(Dataset items):
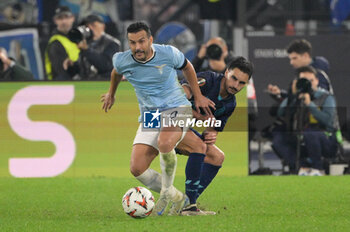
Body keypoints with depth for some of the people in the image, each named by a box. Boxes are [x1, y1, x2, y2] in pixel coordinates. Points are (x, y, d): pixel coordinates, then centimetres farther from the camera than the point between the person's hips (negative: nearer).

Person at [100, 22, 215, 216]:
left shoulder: (168, 54, -12)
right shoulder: (121, 60, -5)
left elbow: (186, 67, 10)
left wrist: (198, 97, 12)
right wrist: (111, 94, 37)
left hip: (176, 108, -4)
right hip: (149, 117, 4)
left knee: (164, 144, -37)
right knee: (137, 168, -13)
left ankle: (166, 191, -9)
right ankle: (176, 197, 10)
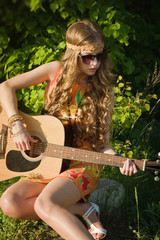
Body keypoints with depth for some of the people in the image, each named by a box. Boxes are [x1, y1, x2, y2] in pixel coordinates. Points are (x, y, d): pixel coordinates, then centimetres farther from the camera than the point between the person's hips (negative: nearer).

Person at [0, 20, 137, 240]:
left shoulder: (103, 91, -4)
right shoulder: (57, 71, -2)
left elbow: (102, 143, -1)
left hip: (82, 166, -4)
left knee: (44, 204, -34)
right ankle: (83, 209, -13)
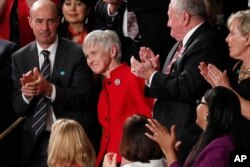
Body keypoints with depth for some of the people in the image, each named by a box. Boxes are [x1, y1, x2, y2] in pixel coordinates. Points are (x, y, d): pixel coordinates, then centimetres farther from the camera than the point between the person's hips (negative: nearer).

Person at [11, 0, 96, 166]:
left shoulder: (78, 53, -8)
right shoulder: (19, 58, 2)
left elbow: (84, 98, -13)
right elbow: (17, 108, 0)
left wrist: (49, 89, -27)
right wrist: (26, 94, -23)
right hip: (36, 142, 3)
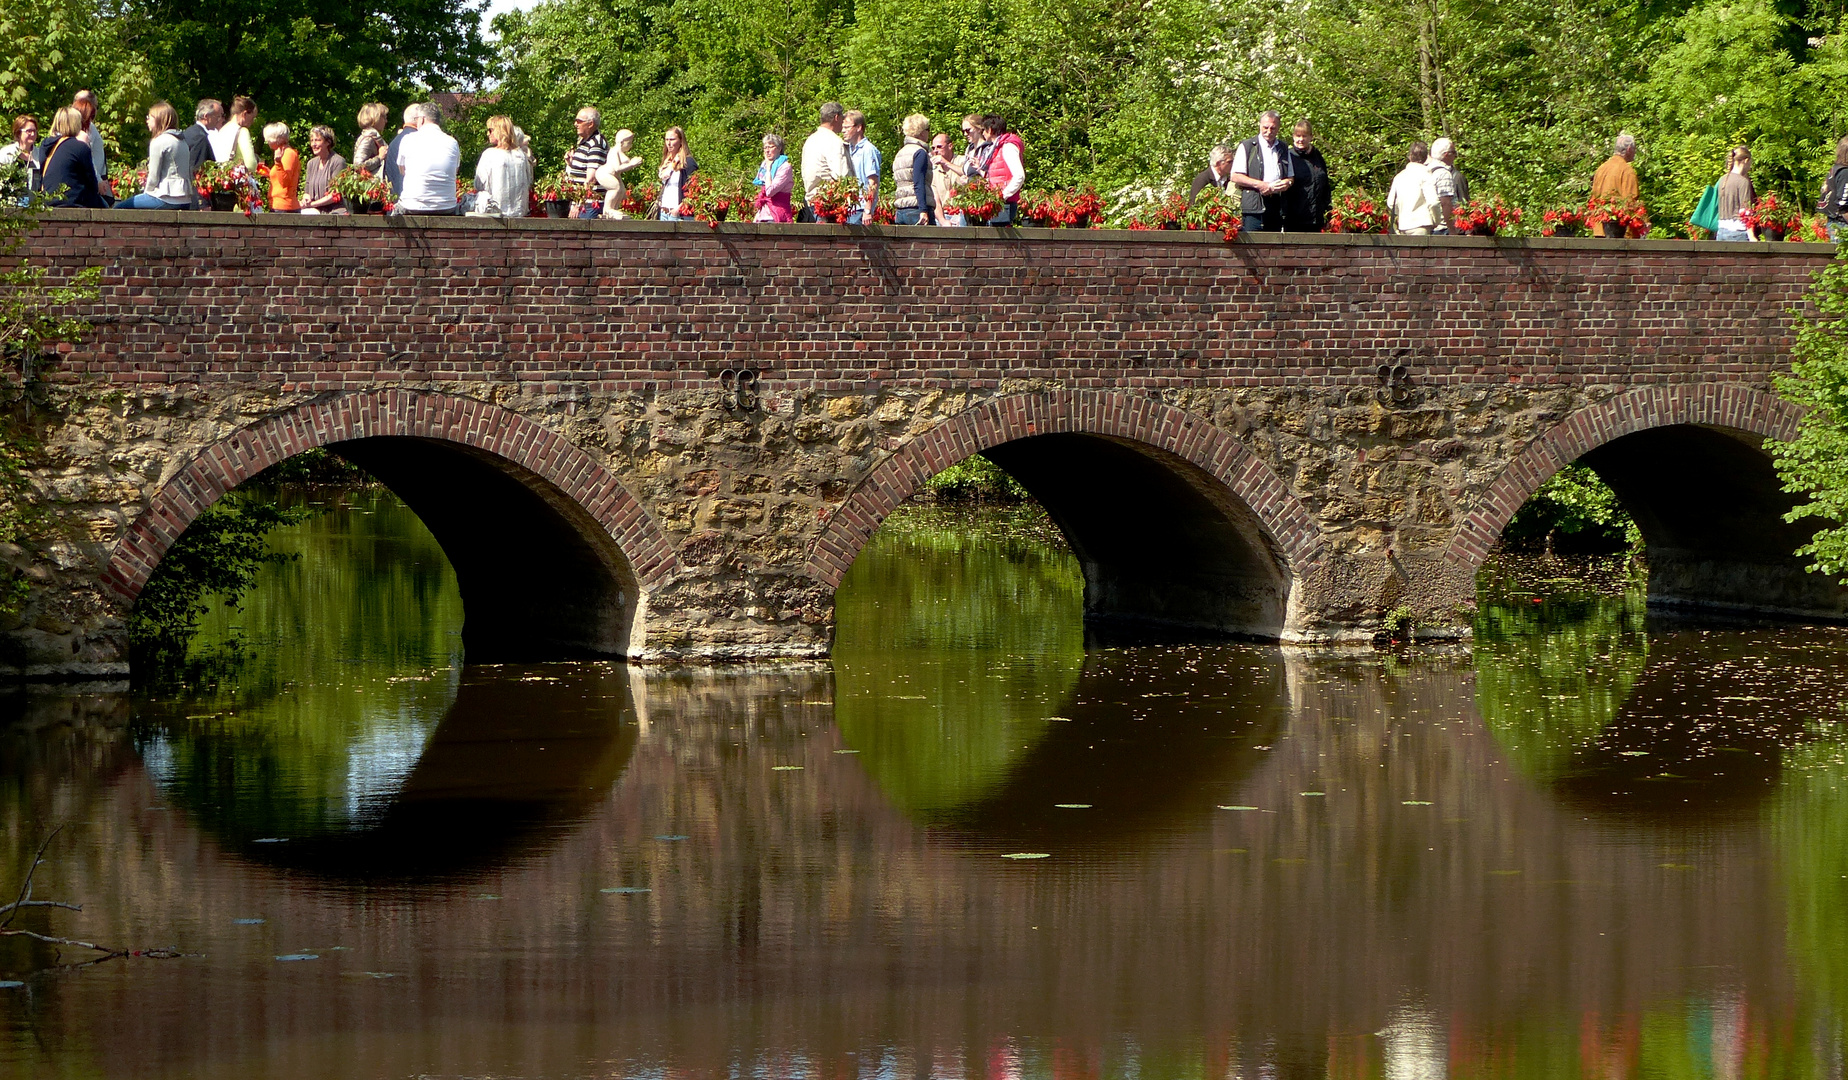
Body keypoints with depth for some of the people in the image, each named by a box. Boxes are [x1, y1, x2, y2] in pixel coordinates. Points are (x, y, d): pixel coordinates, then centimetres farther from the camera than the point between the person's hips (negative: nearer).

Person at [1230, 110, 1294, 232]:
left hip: (1277, 207, 4)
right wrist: (1259, 185, -14)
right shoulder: (1246, 147, 5)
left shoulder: (1283, 149, 20)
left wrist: (1286, 183, -3)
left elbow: (1290, 177, 23)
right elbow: (1235, 177, -2)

(TASK TO COMPLETE): This calls for each record above to be set down exactly, with the images skipped.

(SOLUTION TO THIS PROBLEM):
Body keypoints with depth for some of the people in the image, each named by a box. Boxes are [x1, y1, x2, y2] in pixel coordinates. Points are (x, y, d): pixel coordinates, then centimetres farther from the camera than the point between the person's hips (negative: nearer).

Person at [100, 22, 215, 216]:
left shoulder: (168, 54, -12)
right shoulder: (121, 60, -5)
left elbow: (186, 67, 10)
left wrist: (198, 97, 12)
right wrist: (111, 94, 37)
left hip: (176, 108, -4)
right hip: (149, 117, 4)
left knee: (164, 144, -37)
right knee: (137, 168, -13)
left ankle: (166, 191, -9)
right ankle: (176, 197, 10)
Body keypoints with depth for some of the people in the image, each named by a box. Boxes are [x1, y1, x2, y2] in pixel coordinates. Points are (x, y, d): pixel coordinates, then centimetres farther from the camera than the point between the person's hips (negative: nearer).

Person at [0, 20, 137, 240]:
left shoulder: (103, 91, -4)
right shoulder: (57, 71, -2)
left elbow: (102, 143, -1)
left hip: (82, 166, -4)
left knee: (44, 204, -34)
right ankle: (83, 209, -13)
Body keypoints with depth for some of the people in the image, each named by a box. Boxes are [x1, y1, x2, y2] in pixel coordinates. Points are (x, y, d): pixel coordinates, then centimetres farther from the camera than the point between the person's hips (negative: nearer).

Person at [11, 0, 96, 166]:
left shoulder: (78, 53, -8)
right shoulder: (19, 58, 2)
left elbow: (84, 98, -13)
right elbow: (17, 108, 0)
left wrist: (49, 89, -27)
right wrist: (26, 94, -23)
right hip: (36, 142, 3)
Body keypoints with depth for some of the people in the image, each named by a box. Boxes are [x1, y1, x2, y2] in pixel coordinates. Points are (x, y, d): pixel coordinates, then centimetres farther from the camera than the point between the person's hips (negative: nearer).

Person at [1230, 110, 1294, 232]:
left hip: (1277, 207, 4)
right wrist: (1259, 185, -14)
right shoulder: (1246, 147, 5)
left shoulder: (1283, 149, 20)
left wrist: (1286, 183, -3)
left elbow: (1290, 177, 23)
right elbow: (1235, 177, -2)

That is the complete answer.